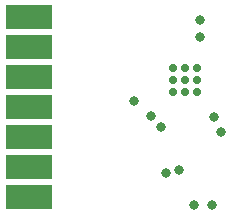
<source format=gbs>
G04 Layer_Color=8150272*
%FSLAX25Y25*%
%MOIN*%
G70*
G01*
G75*
%ADD31R,0.15800X0.08400*%
%ADD37C,0.02769*%
%ADD38C,0.03200*%
D31*
X112500Y425000D02*
D03*
Y435000D02*
D03*
Y445000D02*
D03*
Y455000D02*
D03*
Y465000D02*
D03*
Y475000D02*
D03*
Y485000D02*
D03*
D37*
X168374Y460063D02*
D03*
X164437D02*
D03*
X160500D02*
D03*
X168374Y464000D02*
D03*
X164437D02*
D03*
X160500D02*
D03*
X168374Y467937D02*
D03*
X164437D02*
D03*
X160500D02*
D03*
D38*
X169437Y484000D02*
D03*
Y478500D02*
D03*
X156437Y448500D02*
D03*
X167437Y422500D02*
D03*
X173437D02*
D03*
X147437Y457000D02*
D03*
X152937Y452000D02*
D03*
X162437Y434000D02*
D03*
X176500Y446750D02*
D03*
X174000Y451750D02*
D03*
X158000Y433250D02*
D03*
M02*

</source>
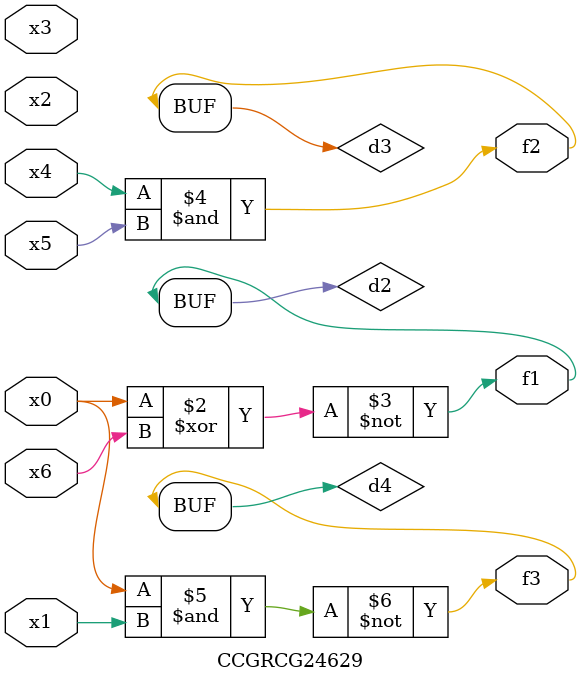
<source format=v>
module CCGRCG24629(
	input x0, x1, x2, x3, x4, x5, x6,
	output f1, f2, f3
);

	wire d1, d2, d3, d4;

	nor (d1, x0);
	xnor (d2, x0, x6);
	and (d3, x4, x5);
	nand (d4, x0, x1);
	assign f1 = d2;
	assign f2 = d3;
	assign f3 = d4;
endmodule

</source>
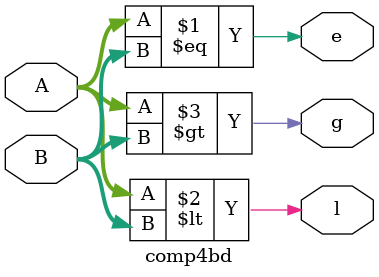
<source format=v>
module comp4bd (l,g,e,A,B);
output l,g,e;
input  [3:0]A,B;
assign e = (A==B);
assign l = (A<B);
assign g = (A>B);
endmodule
</source>
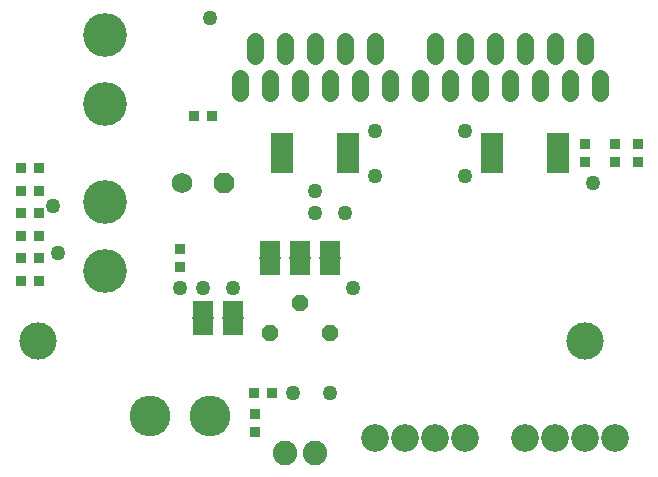
<source format=gts>
G75*
G70*
%OFA0B0*%
%FSLAX24Y24*%
%IPPOS*%
%LPD*%
%AMOC8*
5,1,8,0,0,1.08239X$1,22.5*
%
%ADD10C,0.0560*%
%ADD11R,0.0360X0.0360*%
%ADD12R,0.0769X0.1320*%
%ADD13C,0.0920*%
%ADD14R,0.0690X0.0520*%
%ADD15R,0.0720X0.0060*%
%ADD16OC8,0.0540*%
%ADD17OC8,0.0690*%
%ADD18C,0.0690*%
%ADD19C,0.0820*%
%ADD20C,0.1460*%
%ADD21C,0.1360*%
%ADD22C,0.1241*%
%ADD23C,0.0496*%
D10*
X009930Y014430D02*
X009930Y014930D01*
X010430Y015680D02*
X010430Y016180D01*
X011430Y016180D02*
X011430Y015680D01*
X010930Y014930D02*
X010930Y014430D01*
X011930Y014430D02*
X011930Y014930D01*
X012430Y015680D02*
X012430Y016180D01*
X013430Y016180D02*
X013430Y015680D01*
X012930Y014930D02*
X012930Y014430D01*
X013930Y014430D02*
X013930Y014930D01*
X014430Y015680D02*
X014430Y016180D01*
X014930Y014930D02*
X014930Y014430D01*
X015930Y014430D02*
X015930Y014930D01*
X016430Y015680D02*
X016430Y016180D01*
X017430Y016180D02*
X017430Y015680D01*
X016930Y014930D02*
X016930Y014430D01*
X017930Y014430D02*
X017930Y014930D01*
X018430Y015680D02*
X018430Y016180D01*
X019430Y016180D02*
X019430Y015680D01*
X018930Y014930D02*
X018930Y014430D01*
X019930Y014430D02*
X019930Y014930D01*
X020430Y015680D02*
X020430Y016180D01*
X021430Y016180D02*
X021430Y015680D01*
X020930Y014930D02*
X020930Y014430D01*
X021930Y014430D02*
X021930Y014930D01*
D11*
X021430Y012730D03*
X021430Y012130D03*
X022430Y012130D03*
X022430Y012730D03*
X023180Y012730D03*
X023180Y012130D03*
X010980Y004430D03*
X010380Y004430D03*
X010430Y003730D03*
X010430Y003130D03*
X003230Y008180D03*
X002630Y008180D03*
X002630Y008930D03*
X003230Y008930D03*
X003230Y009680D03*
X002630Y009680D03*
X002630Y010430D03*
X003230Y010430D03*
X003230Y011180D03*
X002630Y011180D03*
X002630Y011930D03*
X003230Y011930D03*
X007930Y009230D03*
X007930Y008630D03*
X008380Y013680D03*
X008980Y013680D03*
D12*
X011328Y012430D03*
X013532Y012430D03*
X018328Y012430D03*
X020532Y012430D03*
D13*
X020430Y002930D03*
X021430Y002930D03*
X022430Y002930D03*
X019430Y002930D03*
X017430Y002930D03*
X016430Y002930D03*
X015430Y002930D03*
X014430Y002930D03*
D14*
X009680Y006630D03*
X009680Y007230D03*
X008680Y007230D03*
X008680Y006630D03*
X010930Y008630D03*
X010930Y009230D03*
X011930Y009230D03*
X011930Y008630D03*
X012930Y008630D03*
X012930Y009230D03*
D15*
X012930Y008930D03*
X011930Y008930D03*
X010930Y008930D03*
X009680Y006930D03*
X008680Y006930D03*
D16*
X010940Y006430D03*
X011930Y007430D03*
X012920Y006430D03*
D17*
X009380Y011430D03*
D18*
X007980Y011430D03*
D19*
X011430Y002430D03*
X012430Y002430D03*
D20*
X005430Y008493D03*
X005430Y010793D03*
X005430Y014067D03*
X005430Y016367D03*
D21*
X006930Y003680D03*
X008930Y003680D03*
D22*
X003180Y006180D03*
X021430Y006180D03*
D23*
X021680Y011430D03*
X017430Y011680D03*
X017430Y013180D03*
X014430Y013180D03*
X014430Y011680D03*
X013430Y010430D03*
X012430Y010430D03*
X012430Y011180D03*
X013680Y007930D03*
X009680Y007930D03*
X008680Y007930D03*
X007930Y007930D03*
X003868Y009118D03*
X003680Y010680D03*
X008930Y016930D03*
X011680Y004430D03*
X012920Y004430D03*
M02*

</source>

=== What the task asks ===
Would you please repeat the lines above exactly, from the first line of the listing through the line holding "Y465000D02*", with nothing added and no pictures?

=== Response below ===
<source format=gbs>
G04 Layer_Color=8150272*
%FSLAX25Y25*%
%MOIN*%
G70*
G01*
G75*
%ADD31R,0.15800X0.08400*%
%ADD37C,0.02769*%
%ADD38C,0.03200*%
D31*
X112500Y425000D02*
D03*
Y435000D02*
D03*
Y445000D02*
D03*
Y455000D02*
D03*
Y465000D02*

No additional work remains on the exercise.